▶ [What you need to do]
Continue the passage on Cinéorama from the point where it ends.

(Beginning of Passage)

The film to be shown was made by locking together 10 cameras with a single central drive, putting them in an actual balloon, and filming the flight as the balloon rose 400 metres above the Tuileries Gardens. On projecting the film, the experience was completed by showing the same film backwards, to simulate a descent. Some references describe a much longer experience, involving a trip to England, Spain, and the Sahara, but it is unclear whether the complete plan was realized.

Cinéorama lasted only three days at the Exposition. On the fourth day it was shut down by the police for safety reasons. Extreme heat from the projectors' arc lights, in the booth below the audience, had caused one workman to faint, and the authorities were worried about the possibility of a deadly fire. Cinéorama was never shown again, but a modern version, Circle-Vision 360°, was introduced at Disneyland in 1955 and continues in use today at other Disney properties.

(End of Passage)
(Beginning of Information)

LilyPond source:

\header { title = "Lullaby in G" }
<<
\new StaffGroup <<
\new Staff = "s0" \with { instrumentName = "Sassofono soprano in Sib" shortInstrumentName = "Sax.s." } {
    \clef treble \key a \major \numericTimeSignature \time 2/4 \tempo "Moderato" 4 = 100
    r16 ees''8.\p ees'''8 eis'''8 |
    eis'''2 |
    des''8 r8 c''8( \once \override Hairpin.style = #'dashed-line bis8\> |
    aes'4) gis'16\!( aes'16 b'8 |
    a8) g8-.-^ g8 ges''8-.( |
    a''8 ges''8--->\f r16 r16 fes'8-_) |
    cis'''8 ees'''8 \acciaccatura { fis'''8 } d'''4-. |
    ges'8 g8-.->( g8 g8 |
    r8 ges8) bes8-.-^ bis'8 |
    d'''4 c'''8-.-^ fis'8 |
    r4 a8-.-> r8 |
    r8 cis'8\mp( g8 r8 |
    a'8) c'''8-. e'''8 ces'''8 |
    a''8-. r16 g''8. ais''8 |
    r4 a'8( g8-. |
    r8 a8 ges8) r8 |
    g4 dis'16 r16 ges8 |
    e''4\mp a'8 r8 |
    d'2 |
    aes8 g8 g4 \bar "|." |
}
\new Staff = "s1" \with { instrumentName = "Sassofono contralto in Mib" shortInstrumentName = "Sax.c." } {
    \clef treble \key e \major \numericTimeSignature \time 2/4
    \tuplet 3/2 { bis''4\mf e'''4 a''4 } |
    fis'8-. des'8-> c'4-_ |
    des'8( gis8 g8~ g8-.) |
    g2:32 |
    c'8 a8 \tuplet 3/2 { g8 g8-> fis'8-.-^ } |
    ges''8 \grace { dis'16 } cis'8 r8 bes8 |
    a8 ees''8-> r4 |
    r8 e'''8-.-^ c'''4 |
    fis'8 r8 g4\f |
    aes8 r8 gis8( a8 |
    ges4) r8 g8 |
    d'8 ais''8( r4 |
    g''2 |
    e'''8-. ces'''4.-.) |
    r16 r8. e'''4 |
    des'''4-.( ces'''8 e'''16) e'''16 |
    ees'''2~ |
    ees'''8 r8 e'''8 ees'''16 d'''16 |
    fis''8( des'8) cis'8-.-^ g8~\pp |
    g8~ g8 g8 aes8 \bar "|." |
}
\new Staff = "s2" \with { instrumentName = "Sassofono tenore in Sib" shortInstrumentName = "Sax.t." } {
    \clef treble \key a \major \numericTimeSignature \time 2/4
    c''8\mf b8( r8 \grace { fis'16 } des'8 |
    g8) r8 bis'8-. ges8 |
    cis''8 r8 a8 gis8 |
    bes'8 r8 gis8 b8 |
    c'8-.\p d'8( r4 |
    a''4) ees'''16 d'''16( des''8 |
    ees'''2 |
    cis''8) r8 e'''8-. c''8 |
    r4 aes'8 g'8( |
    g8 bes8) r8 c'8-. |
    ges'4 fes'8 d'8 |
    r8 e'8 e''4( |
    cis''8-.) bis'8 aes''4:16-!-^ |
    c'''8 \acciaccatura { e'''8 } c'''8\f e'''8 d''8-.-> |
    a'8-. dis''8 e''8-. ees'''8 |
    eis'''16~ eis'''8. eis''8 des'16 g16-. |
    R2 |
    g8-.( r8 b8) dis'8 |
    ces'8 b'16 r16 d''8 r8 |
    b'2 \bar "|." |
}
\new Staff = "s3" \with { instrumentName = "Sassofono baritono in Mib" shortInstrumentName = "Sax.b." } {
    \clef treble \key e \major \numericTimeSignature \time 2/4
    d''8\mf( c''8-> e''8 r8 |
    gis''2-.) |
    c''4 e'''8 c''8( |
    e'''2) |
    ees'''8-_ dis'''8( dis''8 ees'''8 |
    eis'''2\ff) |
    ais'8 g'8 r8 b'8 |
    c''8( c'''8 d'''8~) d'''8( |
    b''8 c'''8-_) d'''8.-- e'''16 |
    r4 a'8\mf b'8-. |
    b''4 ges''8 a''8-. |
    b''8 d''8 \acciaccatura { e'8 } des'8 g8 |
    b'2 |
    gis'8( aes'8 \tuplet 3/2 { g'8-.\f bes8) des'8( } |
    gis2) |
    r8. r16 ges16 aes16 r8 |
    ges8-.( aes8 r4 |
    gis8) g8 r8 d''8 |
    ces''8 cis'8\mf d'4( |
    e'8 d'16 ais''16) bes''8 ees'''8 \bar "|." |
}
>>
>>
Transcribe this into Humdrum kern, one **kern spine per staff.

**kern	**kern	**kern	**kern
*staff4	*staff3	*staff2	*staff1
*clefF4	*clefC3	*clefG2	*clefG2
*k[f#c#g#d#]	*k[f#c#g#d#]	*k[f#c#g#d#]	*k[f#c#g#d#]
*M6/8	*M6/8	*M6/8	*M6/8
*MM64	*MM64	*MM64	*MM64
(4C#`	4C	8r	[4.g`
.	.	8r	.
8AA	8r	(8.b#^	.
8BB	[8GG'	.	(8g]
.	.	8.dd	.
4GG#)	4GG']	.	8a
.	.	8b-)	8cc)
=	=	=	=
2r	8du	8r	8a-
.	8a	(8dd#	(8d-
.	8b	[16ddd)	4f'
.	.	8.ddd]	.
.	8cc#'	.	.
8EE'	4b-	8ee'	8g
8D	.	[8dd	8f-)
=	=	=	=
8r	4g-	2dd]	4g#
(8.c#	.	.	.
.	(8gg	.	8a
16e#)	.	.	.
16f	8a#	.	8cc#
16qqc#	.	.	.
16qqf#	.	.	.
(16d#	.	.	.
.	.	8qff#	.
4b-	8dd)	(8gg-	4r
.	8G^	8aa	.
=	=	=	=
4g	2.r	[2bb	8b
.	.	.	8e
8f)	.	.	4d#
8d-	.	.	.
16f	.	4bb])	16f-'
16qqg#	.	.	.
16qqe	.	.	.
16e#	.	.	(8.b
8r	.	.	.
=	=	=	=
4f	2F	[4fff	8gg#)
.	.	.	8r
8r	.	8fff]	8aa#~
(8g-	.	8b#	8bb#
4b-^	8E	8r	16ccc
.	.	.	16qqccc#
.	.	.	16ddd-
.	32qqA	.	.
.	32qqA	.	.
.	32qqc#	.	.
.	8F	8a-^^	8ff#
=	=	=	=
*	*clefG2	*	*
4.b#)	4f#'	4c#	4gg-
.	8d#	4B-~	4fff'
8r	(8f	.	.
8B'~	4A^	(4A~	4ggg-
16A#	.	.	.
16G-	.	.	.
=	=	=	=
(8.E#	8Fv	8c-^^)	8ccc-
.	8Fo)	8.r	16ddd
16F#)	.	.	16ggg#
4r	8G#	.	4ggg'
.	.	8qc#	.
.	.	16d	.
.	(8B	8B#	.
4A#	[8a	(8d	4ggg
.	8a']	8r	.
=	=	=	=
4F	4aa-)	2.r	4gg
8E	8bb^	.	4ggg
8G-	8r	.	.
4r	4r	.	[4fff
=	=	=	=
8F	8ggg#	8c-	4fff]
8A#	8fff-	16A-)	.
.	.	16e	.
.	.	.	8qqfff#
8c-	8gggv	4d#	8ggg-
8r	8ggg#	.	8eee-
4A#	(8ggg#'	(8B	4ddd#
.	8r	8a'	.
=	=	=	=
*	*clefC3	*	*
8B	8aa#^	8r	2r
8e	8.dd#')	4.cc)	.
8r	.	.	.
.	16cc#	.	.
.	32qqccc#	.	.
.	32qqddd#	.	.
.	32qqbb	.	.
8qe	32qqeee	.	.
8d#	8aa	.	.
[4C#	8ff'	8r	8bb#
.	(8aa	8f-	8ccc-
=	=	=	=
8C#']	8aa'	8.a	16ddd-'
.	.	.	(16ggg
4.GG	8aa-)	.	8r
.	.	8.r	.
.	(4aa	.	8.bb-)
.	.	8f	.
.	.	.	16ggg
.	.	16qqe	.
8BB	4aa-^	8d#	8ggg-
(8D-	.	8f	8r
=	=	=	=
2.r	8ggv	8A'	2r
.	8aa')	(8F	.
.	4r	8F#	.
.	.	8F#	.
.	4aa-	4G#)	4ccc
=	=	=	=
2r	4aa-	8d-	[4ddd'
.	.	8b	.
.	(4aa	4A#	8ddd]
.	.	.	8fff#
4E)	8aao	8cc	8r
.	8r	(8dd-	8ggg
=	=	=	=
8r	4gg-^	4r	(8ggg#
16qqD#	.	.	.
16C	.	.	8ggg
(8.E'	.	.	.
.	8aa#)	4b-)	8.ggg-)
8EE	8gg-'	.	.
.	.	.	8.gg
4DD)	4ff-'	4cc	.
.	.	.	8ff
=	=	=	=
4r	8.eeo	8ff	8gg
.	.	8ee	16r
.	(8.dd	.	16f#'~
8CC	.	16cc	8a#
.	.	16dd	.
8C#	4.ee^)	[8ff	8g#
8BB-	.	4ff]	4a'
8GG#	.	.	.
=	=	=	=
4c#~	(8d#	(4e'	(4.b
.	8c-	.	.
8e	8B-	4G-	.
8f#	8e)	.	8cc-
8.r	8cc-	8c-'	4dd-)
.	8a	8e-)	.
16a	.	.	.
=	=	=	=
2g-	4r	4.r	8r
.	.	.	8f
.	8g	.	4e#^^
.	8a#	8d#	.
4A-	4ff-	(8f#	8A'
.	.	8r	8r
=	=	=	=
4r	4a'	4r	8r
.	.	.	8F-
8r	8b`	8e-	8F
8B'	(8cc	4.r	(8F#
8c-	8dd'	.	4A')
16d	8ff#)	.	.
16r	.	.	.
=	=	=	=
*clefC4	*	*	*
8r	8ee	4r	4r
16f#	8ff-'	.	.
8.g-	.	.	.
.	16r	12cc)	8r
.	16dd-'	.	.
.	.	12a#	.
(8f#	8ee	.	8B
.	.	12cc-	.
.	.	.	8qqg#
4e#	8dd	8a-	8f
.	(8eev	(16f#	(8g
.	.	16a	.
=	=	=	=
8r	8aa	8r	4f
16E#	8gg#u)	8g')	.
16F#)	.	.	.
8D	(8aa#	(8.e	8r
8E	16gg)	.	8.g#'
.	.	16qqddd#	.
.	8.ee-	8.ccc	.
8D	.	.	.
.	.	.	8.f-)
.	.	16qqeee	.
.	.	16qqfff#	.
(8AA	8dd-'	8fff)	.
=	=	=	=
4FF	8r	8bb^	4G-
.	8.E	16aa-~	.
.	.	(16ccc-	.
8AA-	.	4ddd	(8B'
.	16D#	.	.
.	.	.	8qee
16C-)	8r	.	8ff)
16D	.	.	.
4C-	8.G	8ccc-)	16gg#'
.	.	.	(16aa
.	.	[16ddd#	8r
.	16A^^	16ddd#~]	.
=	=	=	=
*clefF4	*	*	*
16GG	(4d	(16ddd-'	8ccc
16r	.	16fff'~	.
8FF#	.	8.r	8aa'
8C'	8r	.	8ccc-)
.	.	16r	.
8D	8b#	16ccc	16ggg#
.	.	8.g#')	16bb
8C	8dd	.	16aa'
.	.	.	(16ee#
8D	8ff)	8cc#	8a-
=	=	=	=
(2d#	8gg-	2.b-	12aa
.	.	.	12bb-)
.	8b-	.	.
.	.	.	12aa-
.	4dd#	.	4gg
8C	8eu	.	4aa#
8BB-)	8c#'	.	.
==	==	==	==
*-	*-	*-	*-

(End of Information)

▶ [Expected answer]
== Veracity disputed ==

A successful screening would have made Cinéorama one of the first, if not the very first, example of multi-screen film exhibition. But whether the staging of Cinéorama actually occurred has been called into serious doubt by French cinéma historian Jean-Jacques Meusy who summarises [translation from French]:"Certainly Raoul Grimoin-Sanson had patented an apparatus consisting of ten shooting and projection devices and had built a pavilion in the Exposition to show the public the films he had made. But, contrary to what its inventor had claimed in his memoirs [published in 1926] there was no public performance since the technology of the day did not, it seems, allow the necessary synchronisation of ten projectors".Meusy contends that the drawings of Cinéorama that we see today derive instead from publicity and press speculation about what the screening could have looked like if it had taken place as planned.